Salesforce's Strategic Hiring: More Salespeople, Fewer Engineers
At Salesforce, Benioff is implementing a deliberate strategy that contrasts with reactive cuts seen elsewhere. Last fiscal year, he held engineer hiring flat because AI coding agents provided the necessary capacity. Service roles were slightly trimmed as AI agents absorbed workloads. However, in sales, Benioff took the opposite approach, hiring close to 20% more account executives due to surging demand from small, medium, and large customers.
"I'm going to try to get to 20,000 account executives this year," Benioff told TBPN. Salesforce now employs over 83,000 people—a company record—with a quarter of that workforce dedicated to assisting customers with product usage. Benioff explained the logic: AI handles coordination and execution, but humans still close deals. "AI doesn't have a soul. It's not that human connectivity," he said.

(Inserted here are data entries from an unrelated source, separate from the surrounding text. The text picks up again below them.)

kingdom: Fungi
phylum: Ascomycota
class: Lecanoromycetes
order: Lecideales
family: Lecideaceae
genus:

Case Studies: Block and Atlassian Layoffs Under Scrutiny
Benioff directed his sharpest comments at companies like Block, led by Jack Dorsey, which cut roughly 4,000 employees—about 40% of its workforce—and framed it as an AI-era restructuring. Benioff was skeptical, noting, "Obviously, that company has its own unique issues. We all know that, so let's put that aside." Block had expanded from 4,000 employees in 2019 to nearly 13,000 by the end of 2023 before implementing multiple rounds of cuts.
Similarly, Atlassian announced a 10% workforce reduction—around 1,600 employees—citing a pivot to AI and enterprise sales. This pattern has drawn attention, with OpenAI CEO Sam Altman acknowledging earlier this year that "some AI washing" occurs where layoffs are blamed on AI unnecessarily. Mizuho Americas analyst Dan Dolev was more direct regarding Block, stating, "The vast majority of these cuts were probably not due to AI."
Diverging Visions: Dorsey's AI-Restructured Future vs. Benioff's Critique
Jack Dorsey, in a blog post co-authored with Sequoia partner Roelof Botha, outlined Block's AI-driven restructuring plan, which eliminates middle management in favor of individual contributors and "player-coaches." They wrote, "There is no need for a permanent middle management layer. Everything else the old hierarchy did, the system coordinates."
Benioff sees this differently, arguing that the most aggressive restructuring often comes from overstretched companies, not necessarily those at the forefront of AI adoption. His advice to CEOs is straightforward: be honest about the real drivers of cuts, accept the criticism, and move forward. "You're gonna take bullets no matter what because that's your role as CEO," he said. "Then you have to get forward, put everything back together."
Conclusion: A Call for Nuance in the AI and Jobs Debate
As Salesforce approaches $50 billion in revenue and continues hiring, Benioff's stance highlights a critical need for nuance in discussions about AI and employment. He contends that blaming AI for layoffs oversimplifies complex corporate challenges, and his own company's growth strategy demonstrates how AI can complement rather than replace human roles, particularly in sales and customer engagement.